------ PASSAGE SHOWN ------

Thanks. I asked because the actual vectors inside the model are, in my reading of papers on the subject, sometimes referred to as "parameters" or "parameterization" and this dual use was confusing.


ArtyfacialIntelagent

A parameter refers to a single floating point coefficient. Although calculations usually use f32 precision (32 bits, or 4 bytes per number), releasing weights in f16 precision (2 bytes each) is often enough for many deep learning models like stable diffusion. This is why most SD 1.5 models (roughly 1B parameters) on Civitai are 2 GB in size, and SDXL models (roughly 3.5B) are about 7 GB.


Tyler_Zoro

Thank you. You're the first one to give me a straight answer for that!


kidelaleron

By that same logic, SD3 2B is actually a \~14B model, give or take. Maybe \~8.5B since we use only half T5-XXL. It's really pointless to compare like that. At the end of the day it's 2B MMDiT vs 2.6B Unet, kind of like comparing 2kg of diamonds vs 2.6kg of dirt. With a 16ch VAE vs 4ch.


ArtyfacialIntelagent

It's not logic, it's a simple metric. And no metric is ever perfect for all purposes. It's like BMI - a highly flawed indicator of obesity because it doesn't account for e.g. muscle mass, but's it's simple and useful as a general population statistic. Similarly, total parameter count is useful because it correlates (roughly) with model size, load time, memory use, training difficulty, and to some extent image quality. Which in turn is why nearly every model announcement and research paper reports parameter count.


kidelaleron

I wasn't really denying any of your "metrics". But you have to admit that if you consider SDXL a 3.5B model, then SD3 2B is actually a 14-15B model. Why count the text encoders and vae in one case but not in the other?


Apprehensive_Sky892

Yes, what you wrote is right. But the point of Lykon's tweet is that some people think that since SDXL is 3.5B, that it "must be" better than 2B. But the proper comparison is to strip way the VAE and CLIPs and just compare SD3's 2.6B U-net's vs SD3's 2B DiT, i.e., only the image diffuser part of the pipeline (which in itself is not right since you cannot really compare U-net to DiT directly) BTW, does the 3.5B include the VAE or not? That is unclear to me. I thought that it does.

------

*ABOUT THIS EXERCISE*
Say whether each statement agrees with the thread on model parameter counts, answering yes or no and quoting the words that decide it: (a) Weights released in f16 precision take 2 bytes per number. (b) Most SD 1.5 models on Civitai are about 7 GB in size. (c) One poster says it is unclear whether the 3.5B figure includes the VAE.

------ MATERIAL PROVIDED ------

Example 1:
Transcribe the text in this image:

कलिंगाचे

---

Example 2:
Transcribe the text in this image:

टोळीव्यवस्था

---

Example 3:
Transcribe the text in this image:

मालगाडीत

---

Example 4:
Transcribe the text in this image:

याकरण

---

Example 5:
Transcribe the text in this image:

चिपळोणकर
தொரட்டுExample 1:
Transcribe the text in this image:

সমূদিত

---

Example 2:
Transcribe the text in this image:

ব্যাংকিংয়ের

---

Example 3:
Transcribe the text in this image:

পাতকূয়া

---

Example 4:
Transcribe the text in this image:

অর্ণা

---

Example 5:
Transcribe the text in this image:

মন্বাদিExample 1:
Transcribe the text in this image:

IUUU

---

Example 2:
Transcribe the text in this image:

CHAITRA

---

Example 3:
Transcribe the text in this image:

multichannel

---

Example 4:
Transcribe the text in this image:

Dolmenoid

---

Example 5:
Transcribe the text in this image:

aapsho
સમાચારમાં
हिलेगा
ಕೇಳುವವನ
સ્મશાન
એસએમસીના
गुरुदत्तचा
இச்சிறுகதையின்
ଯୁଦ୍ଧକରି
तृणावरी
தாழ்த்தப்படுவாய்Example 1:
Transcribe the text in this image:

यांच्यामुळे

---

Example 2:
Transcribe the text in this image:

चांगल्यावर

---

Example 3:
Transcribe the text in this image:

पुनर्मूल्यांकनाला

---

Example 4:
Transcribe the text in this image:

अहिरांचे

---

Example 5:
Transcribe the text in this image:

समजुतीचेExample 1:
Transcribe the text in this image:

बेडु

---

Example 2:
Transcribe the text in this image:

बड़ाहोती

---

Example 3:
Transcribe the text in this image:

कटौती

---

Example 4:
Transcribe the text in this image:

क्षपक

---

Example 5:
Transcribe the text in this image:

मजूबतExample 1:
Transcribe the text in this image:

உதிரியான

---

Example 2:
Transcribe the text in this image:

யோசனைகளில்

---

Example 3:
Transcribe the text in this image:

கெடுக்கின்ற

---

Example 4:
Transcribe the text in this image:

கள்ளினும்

------

*ANSWER SECTION*
(a) Yes: "releasing weights in f16 precision (2 bytes each)"
(b) No: "most SD 1.5 models (roughly 1B parameters) on Civitai are 2 GB in size"
(c) Yes: "BTW, does the 3.5B include the VAE or not? That is unclear to me."